Reproduce the entries from their first line up to and including the line with "staining of human". Leave out everything after it.

+++

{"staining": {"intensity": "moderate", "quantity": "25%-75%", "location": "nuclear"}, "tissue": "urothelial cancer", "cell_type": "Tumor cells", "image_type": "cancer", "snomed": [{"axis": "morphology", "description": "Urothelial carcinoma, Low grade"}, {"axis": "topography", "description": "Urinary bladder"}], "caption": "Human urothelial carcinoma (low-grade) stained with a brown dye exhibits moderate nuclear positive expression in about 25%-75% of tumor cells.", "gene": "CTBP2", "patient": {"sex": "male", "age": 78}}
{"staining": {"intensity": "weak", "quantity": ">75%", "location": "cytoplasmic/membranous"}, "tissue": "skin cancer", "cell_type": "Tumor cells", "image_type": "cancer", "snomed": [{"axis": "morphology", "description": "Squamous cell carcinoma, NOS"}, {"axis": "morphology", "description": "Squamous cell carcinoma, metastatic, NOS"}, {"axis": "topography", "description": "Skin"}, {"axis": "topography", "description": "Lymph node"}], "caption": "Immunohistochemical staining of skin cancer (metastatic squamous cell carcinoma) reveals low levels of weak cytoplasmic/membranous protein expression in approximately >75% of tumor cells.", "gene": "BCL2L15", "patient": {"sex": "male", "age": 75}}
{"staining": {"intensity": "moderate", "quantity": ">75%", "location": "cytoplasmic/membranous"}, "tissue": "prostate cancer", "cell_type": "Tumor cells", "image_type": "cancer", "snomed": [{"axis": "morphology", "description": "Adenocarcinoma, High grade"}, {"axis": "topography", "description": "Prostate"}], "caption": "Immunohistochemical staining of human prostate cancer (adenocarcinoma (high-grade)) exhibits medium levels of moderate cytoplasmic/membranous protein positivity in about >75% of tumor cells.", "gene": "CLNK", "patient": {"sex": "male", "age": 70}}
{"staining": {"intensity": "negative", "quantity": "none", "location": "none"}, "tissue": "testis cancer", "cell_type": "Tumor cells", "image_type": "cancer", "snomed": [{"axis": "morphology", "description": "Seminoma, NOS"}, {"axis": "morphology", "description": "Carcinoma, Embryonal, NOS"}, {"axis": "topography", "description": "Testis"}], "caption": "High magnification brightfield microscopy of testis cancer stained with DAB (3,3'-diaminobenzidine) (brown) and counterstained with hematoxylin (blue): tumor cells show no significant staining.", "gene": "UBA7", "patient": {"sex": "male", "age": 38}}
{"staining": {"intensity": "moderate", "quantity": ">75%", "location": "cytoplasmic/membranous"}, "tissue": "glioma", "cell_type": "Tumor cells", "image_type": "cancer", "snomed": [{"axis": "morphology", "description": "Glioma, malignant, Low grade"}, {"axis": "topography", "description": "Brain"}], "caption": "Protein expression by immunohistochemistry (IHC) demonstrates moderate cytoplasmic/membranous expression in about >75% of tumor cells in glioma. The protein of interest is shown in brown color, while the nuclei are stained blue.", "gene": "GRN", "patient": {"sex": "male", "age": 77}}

+++

■ **Answer box**:
{"staining": {"intensity": "moderate", "quantity": "25%-75%", "location": "nuclear"}, "tissue": "urothelial cancer", "cell_type": "Tumor cells", "image_type": "cancer", "snomed": [{"axis": "morphology", "description": "Urothelial carcinoma, Low grade"}, {"axis": "topography", "description": "Urinary bladder"}], "caption": "Human urothelial carcinoma (low-grade) stained with a brown dye exhibits moderate nuclear positive expression in about 25%-75% of tumor cells.", "gene": "CTBP2", "patient": {"sex": "male", "age": 78}}
{"staining": {"intensity": "weak", "quantity": ">75%", "location": "cytoplasmic/membranous"}, "tissue": "skin cancer", "cell_type": "Tumor cells", "image_type": "cancer", "snomed": [{"axis": "morphology", "description": "Squamous cell carcinoma, NOS"}, {"axis": "morphology", "description": "Squamous cell carcinoma, metastatic, NOS"}, {"axis": "topography", "description": "Skin"}, {"axis": "topography", "description": "Lymph node"}], "caption": "Immunohistochemical staining of skin cancer (metastatic squamous cell carcinoma) reveals low levels of weak cytoplasmic/membranous protein expression in approximately >75% of tumor cells.", "gene": "BCL2L15", "patient": {"sex": "male", "age": 75}}
{"staining": {"intensity": "moderate", "quantity": ">75%", "location": "cytoplasmic/membranous"}, "tissue": "prostate cancer", "cell_type": "Tumor cells", "image_type": "cancer", "snomed": [{"axis": "morphology", "description": "Adenocarcinoma, High grade"}, {"axis": "topography", "description": "Prostate"}], "caption": "Immunohistochemical staining of human prostate cancer (adenocarcinoma (high-grade)) exhibits medium levels of moderate cytoplasmic/membranous protein positivity in about >75% of tumor cells.", "gene": "CLNK", "patient": {"sex": "male", "age": 70}}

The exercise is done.